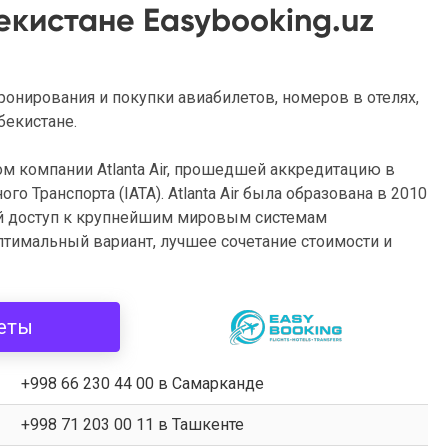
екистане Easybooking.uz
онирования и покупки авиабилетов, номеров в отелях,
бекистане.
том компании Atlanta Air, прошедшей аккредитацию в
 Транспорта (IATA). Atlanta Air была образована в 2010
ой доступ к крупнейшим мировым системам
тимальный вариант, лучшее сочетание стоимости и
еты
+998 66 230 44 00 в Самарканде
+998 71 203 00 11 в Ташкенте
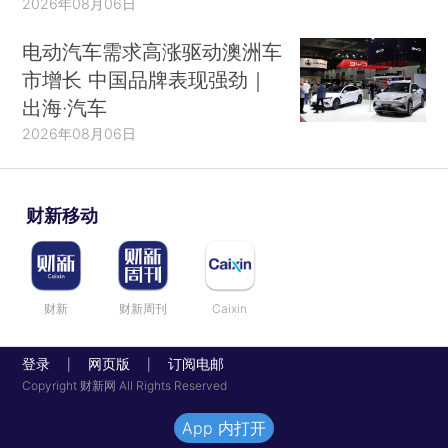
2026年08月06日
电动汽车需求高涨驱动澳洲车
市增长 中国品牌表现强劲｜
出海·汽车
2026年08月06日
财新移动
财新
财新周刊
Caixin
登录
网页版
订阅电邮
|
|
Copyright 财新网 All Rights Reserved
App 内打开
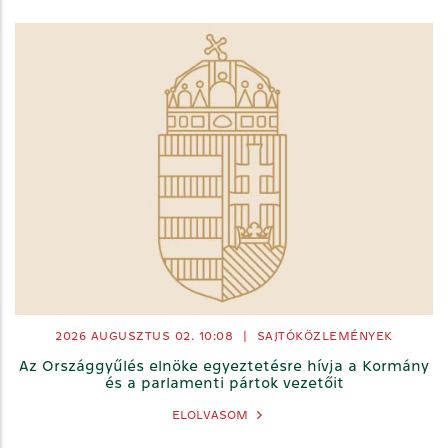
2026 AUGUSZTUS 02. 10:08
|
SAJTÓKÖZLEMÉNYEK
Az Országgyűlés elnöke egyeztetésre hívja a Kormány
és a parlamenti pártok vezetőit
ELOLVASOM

---

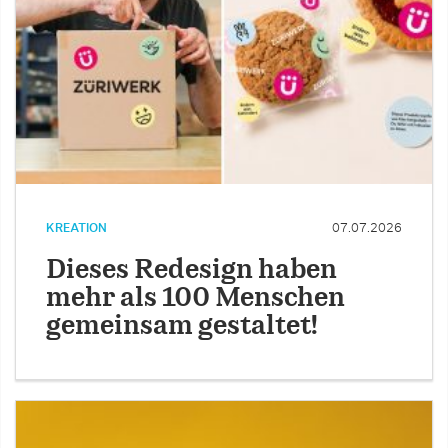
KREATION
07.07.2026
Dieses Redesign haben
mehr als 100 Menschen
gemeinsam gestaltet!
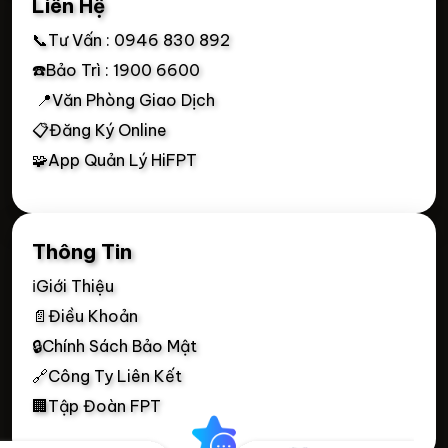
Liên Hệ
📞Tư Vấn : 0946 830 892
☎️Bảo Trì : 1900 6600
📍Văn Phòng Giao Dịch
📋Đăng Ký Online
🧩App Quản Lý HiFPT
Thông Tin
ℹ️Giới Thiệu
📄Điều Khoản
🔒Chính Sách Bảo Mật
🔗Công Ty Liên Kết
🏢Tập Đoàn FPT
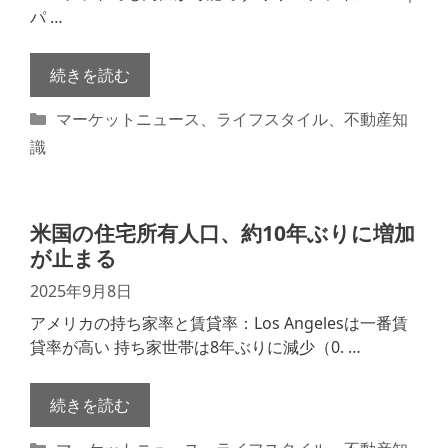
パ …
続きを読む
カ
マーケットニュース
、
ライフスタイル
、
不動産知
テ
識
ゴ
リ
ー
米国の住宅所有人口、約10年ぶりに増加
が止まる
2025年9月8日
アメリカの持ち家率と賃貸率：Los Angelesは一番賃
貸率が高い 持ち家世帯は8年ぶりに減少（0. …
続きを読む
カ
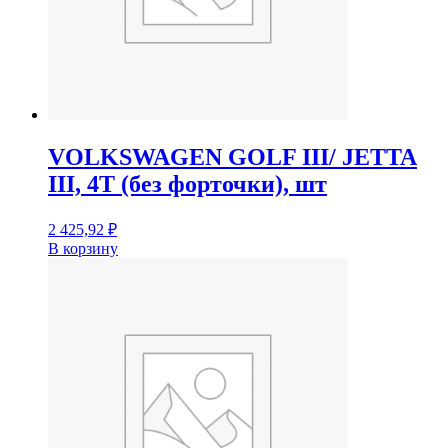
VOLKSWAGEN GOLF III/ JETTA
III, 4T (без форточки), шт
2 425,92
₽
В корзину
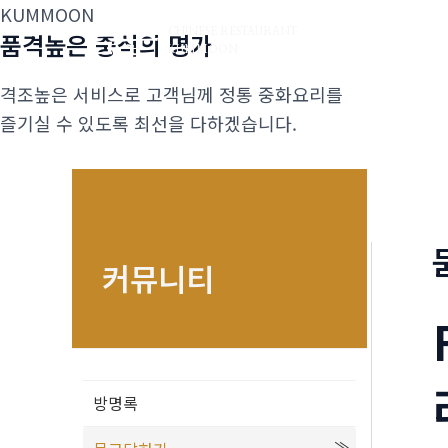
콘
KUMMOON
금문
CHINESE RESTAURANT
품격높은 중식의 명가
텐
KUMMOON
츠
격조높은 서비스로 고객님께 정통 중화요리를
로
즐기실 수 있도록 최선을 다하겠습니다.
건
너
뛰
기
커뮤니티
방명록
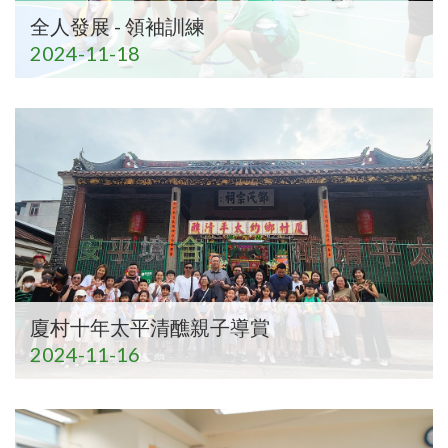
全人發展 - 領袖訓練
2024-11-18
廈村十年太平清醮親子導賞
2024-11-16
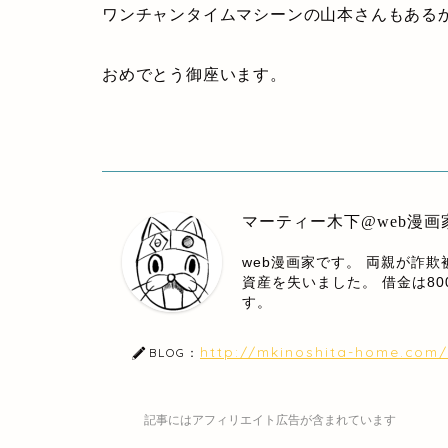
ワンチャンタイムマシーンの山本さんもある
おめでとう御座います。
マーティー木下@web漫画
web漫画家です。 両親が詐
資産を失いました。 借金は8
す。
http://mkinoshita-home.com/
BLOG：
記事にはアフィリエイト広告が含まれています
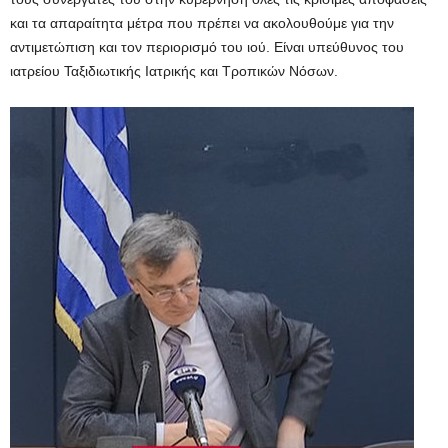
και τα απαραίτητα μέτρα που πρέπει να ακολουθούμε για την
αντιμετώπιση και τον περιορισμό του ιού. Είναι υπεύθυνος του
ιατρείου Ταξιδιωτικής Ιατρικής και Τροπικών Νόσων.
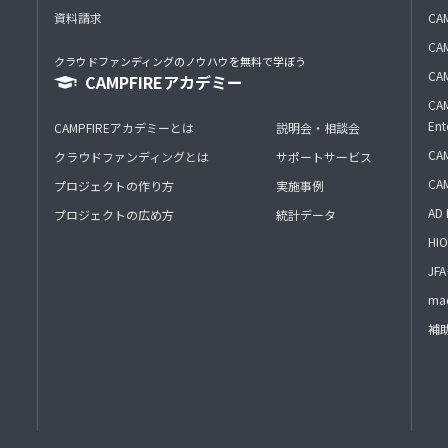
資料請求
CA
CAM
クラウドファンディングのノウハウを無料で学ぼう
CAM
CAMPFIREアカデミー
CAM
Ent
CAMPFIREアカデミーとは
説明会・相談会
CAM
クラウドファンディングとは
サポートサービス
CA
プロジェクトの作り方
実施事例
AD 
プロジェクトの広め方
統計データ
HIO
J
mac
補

* * *

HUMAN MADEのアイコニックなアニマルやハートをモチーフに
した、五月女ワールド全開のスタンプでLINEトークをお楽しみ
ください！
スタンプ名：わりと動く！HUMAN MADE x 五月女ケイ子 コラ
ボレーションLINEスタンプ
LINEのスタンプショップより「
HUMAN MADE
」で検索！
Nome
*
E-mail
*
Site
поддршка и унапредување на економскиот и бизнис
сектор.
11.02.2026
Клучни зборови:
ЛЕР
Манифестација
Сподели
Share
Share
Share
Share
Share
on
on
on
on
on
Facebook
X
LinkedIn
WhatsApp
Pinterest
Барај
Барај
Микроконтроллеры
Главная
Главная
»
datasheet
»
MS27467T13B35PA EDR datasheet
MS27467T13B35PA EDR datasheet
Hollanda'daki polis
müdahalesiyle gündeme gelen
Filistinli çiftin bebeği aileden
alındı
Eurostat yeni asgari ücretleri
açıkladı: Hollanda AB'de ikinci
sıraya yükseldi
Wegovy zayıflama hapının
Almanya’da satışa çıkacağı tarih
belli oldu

▸ YOUR ASSIGNMENT:
Go through the records above and, whenever a line includes the word "Atlanta", copy it.

▸ OUTPUT:
том компании Atlanta Air, прошедшей аккредитацию в
 Транспорта (IATA). Atlanta Air была образована в 2010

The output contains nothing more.